Date of Conferral







Diana Jeffery


U.S. working mothers experience frequent daily hassles, yet little is known about how working mothers have disproportionate abilities to handle stress. The purpose of this cross-sectional study was to determine the extent to which coping self-efficacy mediated the effect that cumulative daily hassles had on working mothers' health outcomes (i.e., physical functioning, role-physical, bodily pain, general health, vitality, social functioning, role-emotional, and mental health). The transactional model of stress and coping, social cognitive theory, and self-efficacy theory provided the theoretical foundations for this study. Daily hassles were used for this study as an additional theoretical approach for measuring stress. A total of 235 working mothers completed the Daily Hassles Scale, Coping Self-Efficacy Scale, and Short Form 36 version 2 (SF-36v2) on a secure online website.
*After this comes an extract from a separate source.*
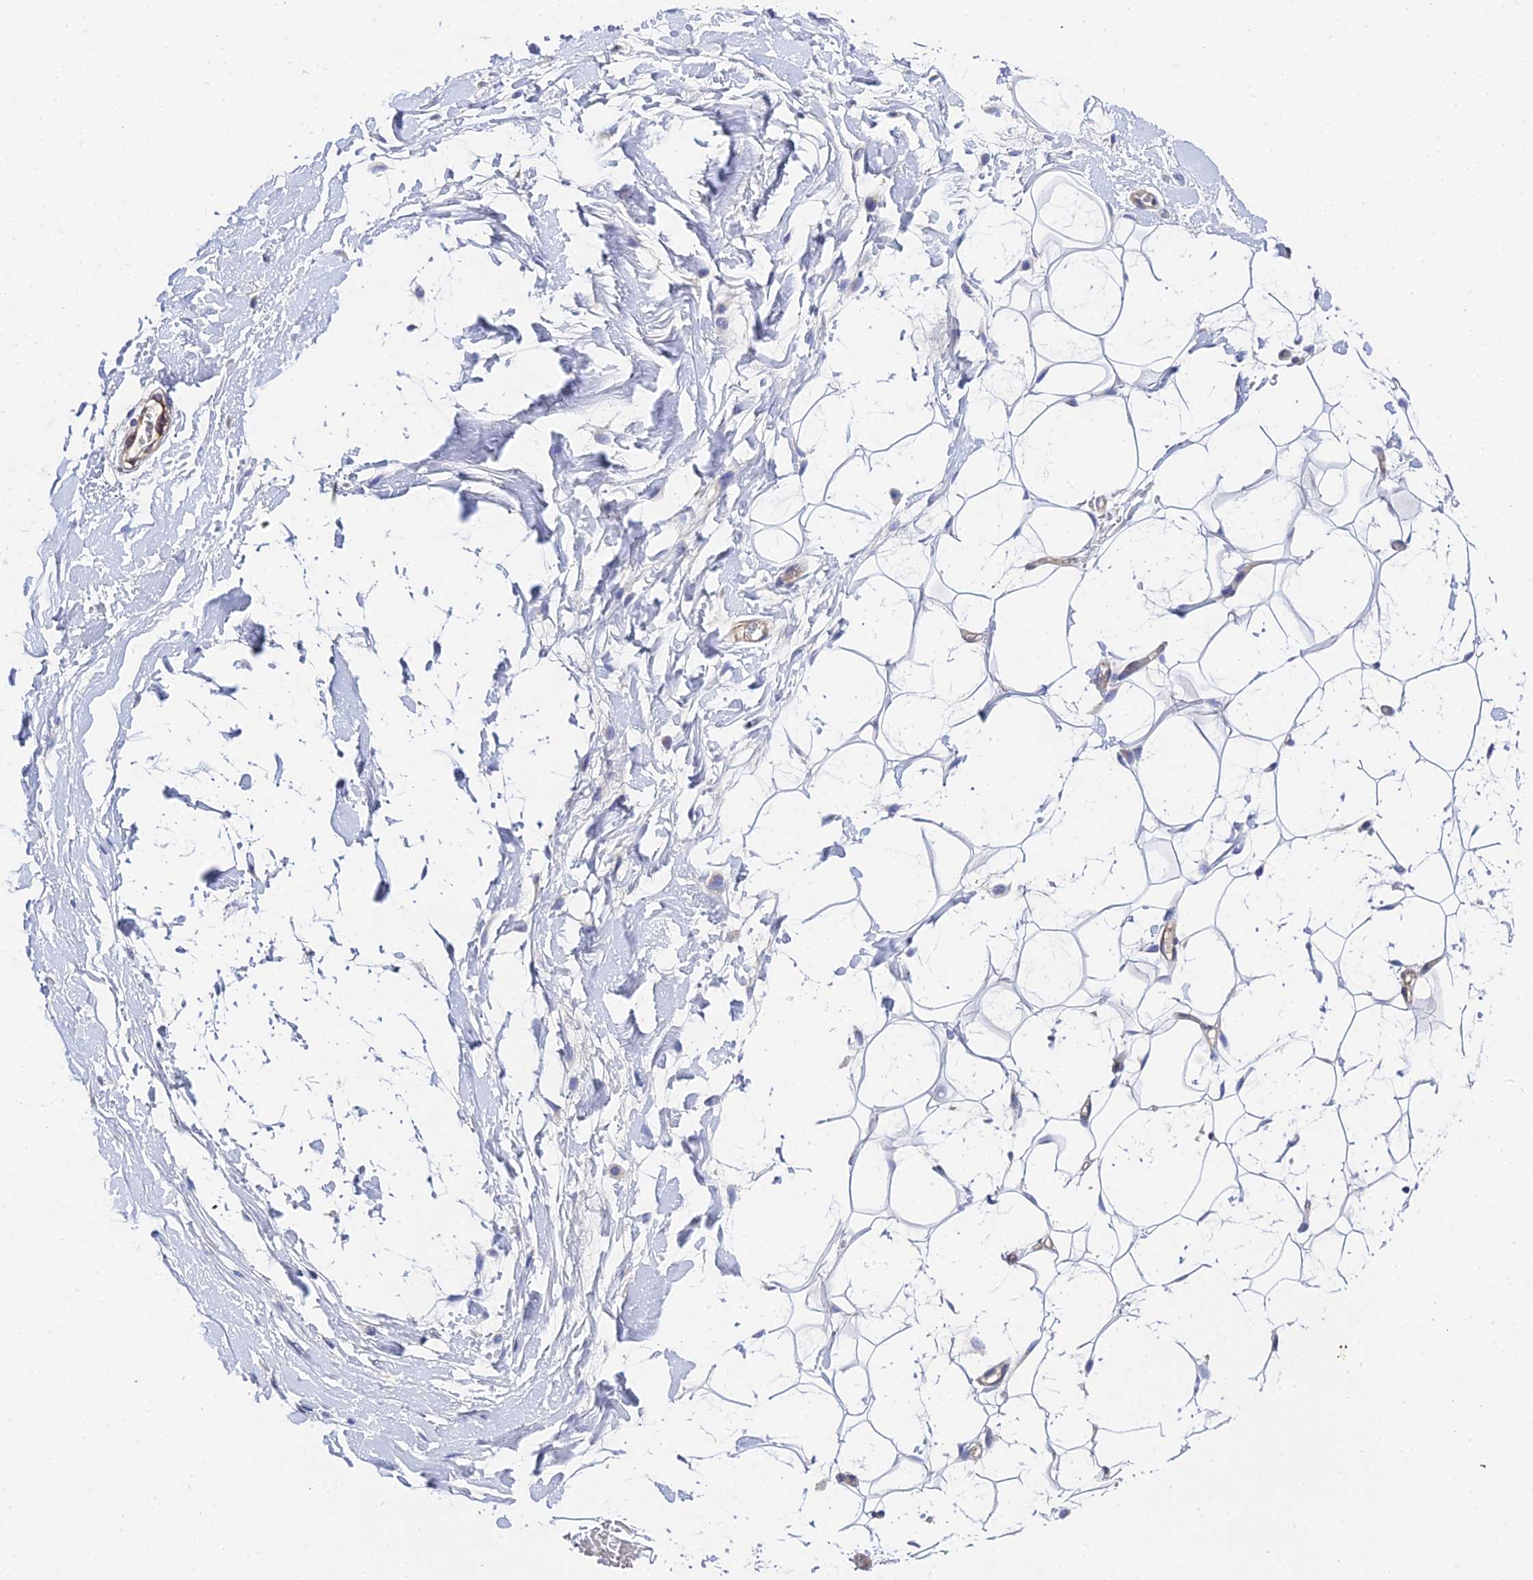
{"staining": {"intensity": "negative", "quantity": "none", "location": "none"}, "tissue": "adipose tissue", "cell_type": "Adipocytes", "image_type": "normal", "snomed": [{"axis": "morphology", "description": "Normal tissue, NOS"}, {"axis": "topography", "description": "Breast"}], "caption": "High magnification brightfield microscopy of normal adipose tissue stained with DAB (3,3'-diaminobenzidine) (brown) and counterstained with hematoxylin (blue): adipocytes show no significant staining.", "gene": "APOBEC3H", "patient": {"sex": "female", "age": 26}}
The respondents reported moderate confidence in their abilities to cope with life despite experiencing an average of 44 daily hassles per month. Simple regressions confirmed repeated exposure to daily hassles was significantly associated with reduced coping self-efficacy and health outcomes. Mediation with multiple regression analysis revealed that coping self-efficacy partially mediated the relationship between cumulative daily hassles and health outcomes, suggesting coping self-efficacy was a protective psychosocial factor for working mothers. This study contributes to positive social change by aiding practitioners in identifying protective psychosocial factors and helping working mothers to implement the findings with the intention of reducing daily hassles and improving health outcomes.